**INPUT DATA**.

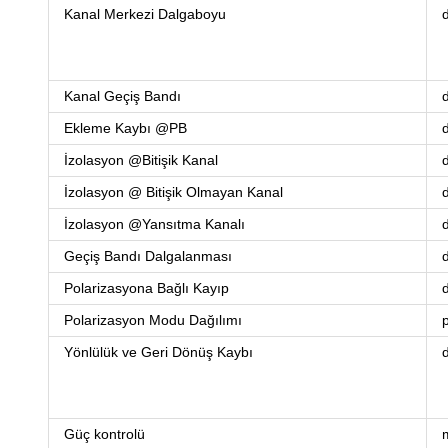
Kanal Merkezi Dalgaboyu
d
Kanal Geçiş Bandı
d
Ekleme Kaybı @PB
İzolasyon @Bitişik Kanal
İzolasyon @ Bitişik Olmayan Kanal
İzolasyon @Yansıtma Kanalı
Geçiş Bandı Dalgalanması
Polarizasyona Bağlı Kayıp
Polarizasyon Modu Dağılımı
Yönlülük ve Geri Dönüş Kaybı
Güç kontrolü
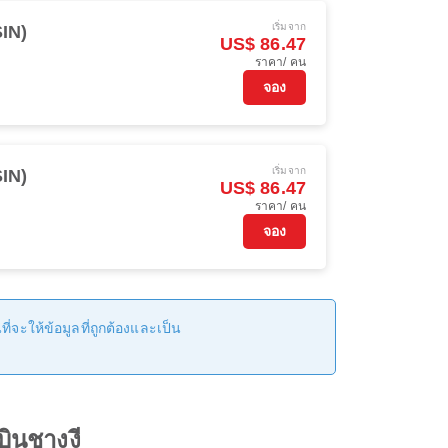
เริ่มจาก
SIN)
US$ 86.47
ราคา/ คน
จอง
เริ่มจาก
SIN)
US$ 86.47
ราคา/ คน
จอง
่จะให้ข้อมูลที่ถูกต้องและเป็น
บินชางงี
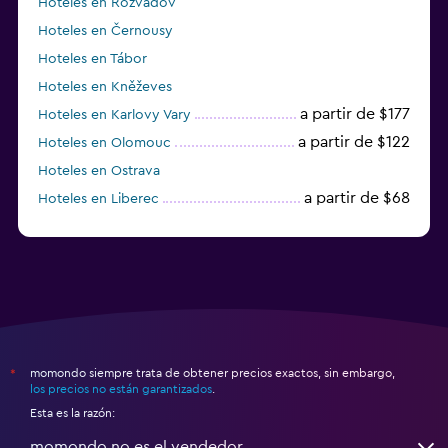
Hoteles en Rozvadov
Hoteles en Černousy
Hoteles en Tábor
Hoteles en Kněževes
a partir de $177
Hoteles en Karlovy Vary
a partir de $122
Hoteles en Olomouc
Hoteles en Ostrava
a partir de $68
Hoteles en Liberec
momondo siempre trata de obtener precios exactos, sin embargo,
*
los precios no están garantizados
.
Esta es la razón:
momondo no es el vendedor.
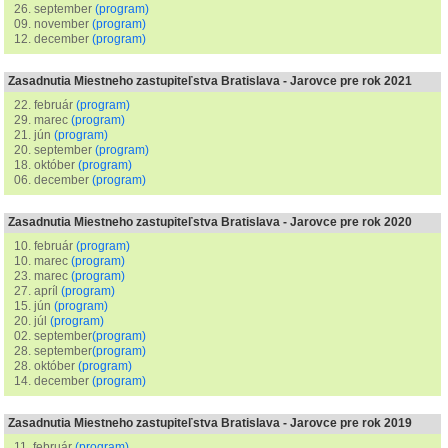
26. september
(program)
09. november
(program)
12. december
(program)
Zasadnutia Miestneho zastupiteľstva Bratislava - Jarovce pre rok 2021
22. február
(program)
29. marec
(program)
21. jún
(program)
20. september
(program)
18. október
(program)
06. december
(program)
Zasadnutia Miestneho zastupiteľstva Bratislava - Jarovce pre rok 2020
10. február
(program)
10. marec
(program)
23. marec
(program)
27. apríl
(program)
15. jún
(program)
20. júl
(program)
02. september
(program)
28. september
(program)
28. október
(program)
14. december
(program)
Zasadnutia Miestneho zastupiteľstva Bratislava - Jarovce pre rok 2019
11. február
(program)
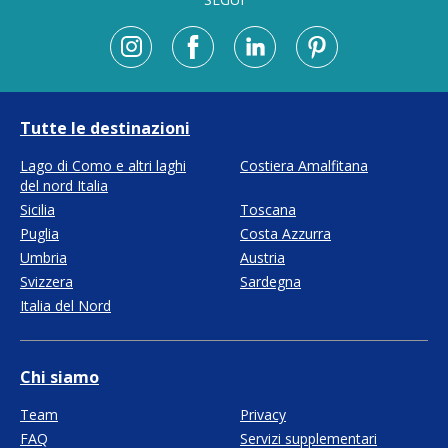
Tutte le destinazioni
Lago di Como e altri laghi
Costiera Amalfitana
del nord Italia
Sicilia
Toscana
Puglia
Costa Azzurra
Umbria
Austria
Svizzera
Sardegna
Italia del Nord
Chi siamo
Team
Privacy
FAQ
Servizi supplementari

**ACTIVITY**.
Repeat the listing verbatim, pictures excluded.

**OUTPUT OF THE EXERCISE**.
Kanal Merkezi Dalgaboyu
d
Kanal Geçiş Bandı
d
Ekleme Kaybı @PB
İzolasyon @Bitişik Kanal
İzolasyon @ Bitişik Olmayan Kanal
İzolasyon @Yansıtma Kanalı
Geçiş Bandı Dalgalanması
Polarizasyona Bağlı Kayıp
Polarizasyon Modu Dağılımı
Yönlülük ve Geri Dönüş Kaybı
Güç kontrolü
เริ่มจาก
SIN)
US$ 86.47
ราคา/ คน
จอง
เริ่มจาก
SIN)
US$ 86.47
ราคา/ คน
จอง
่จะให้ข้อมูลที่ถูกต้องและเป็น
บินชางงี
Hoteles en Rozvadov
Hoteles en Černousy
Hoteles en Tábor
Hoteles en Kněževes
a partir de $177
Hoteles en Karlovy Vary
a partir de $122
Hoteles en Olomouc
Hoteles en Ostrava
a partir de $68
Hoteles en Liberec
momondo siempre trata de obtener precios exactos, sin embargo,
*
los precios no están garantizados
.
Esta es la razón:
momondo no es el vendedor.
26. september
(program)
09. november
(program)
12. december
(program)
Zasadnutia Miestneho zastupiteľstva Bratislava - Jarovce pre rok 2021
22. február
(program)
29. marec
(program)
21. jún
(program)
20. september
(program)
18. október
(program)
06. december
(program)
Zasadnutia Miestneho zastupiteľstva Bratislava - Jarovce pre rok 2020
10. február
(program)
10. marec
(program)
23. marec
(program)
27. apríl
(program)
15. jún
(program)
20. júl
(program)
02. september
(program)
28. september
(program)
28. október
(program)
14. december
(program)
Zasadnutia Miestneho zastupiteľstva Bratislava - Jarovce pre rok 2019
11. február
(program)
Tutte le destinazioni
Lago di Como e altri laghi
Costiera Amalfitana
del nord Italia
Sicilia
Toscana
Puglia
Costa Azzurra
Umbria
Austria
Svizzera
Sardegna
Italia del Nord
Chi siamo
Team
Privacy
FAQ
Servizi supplementari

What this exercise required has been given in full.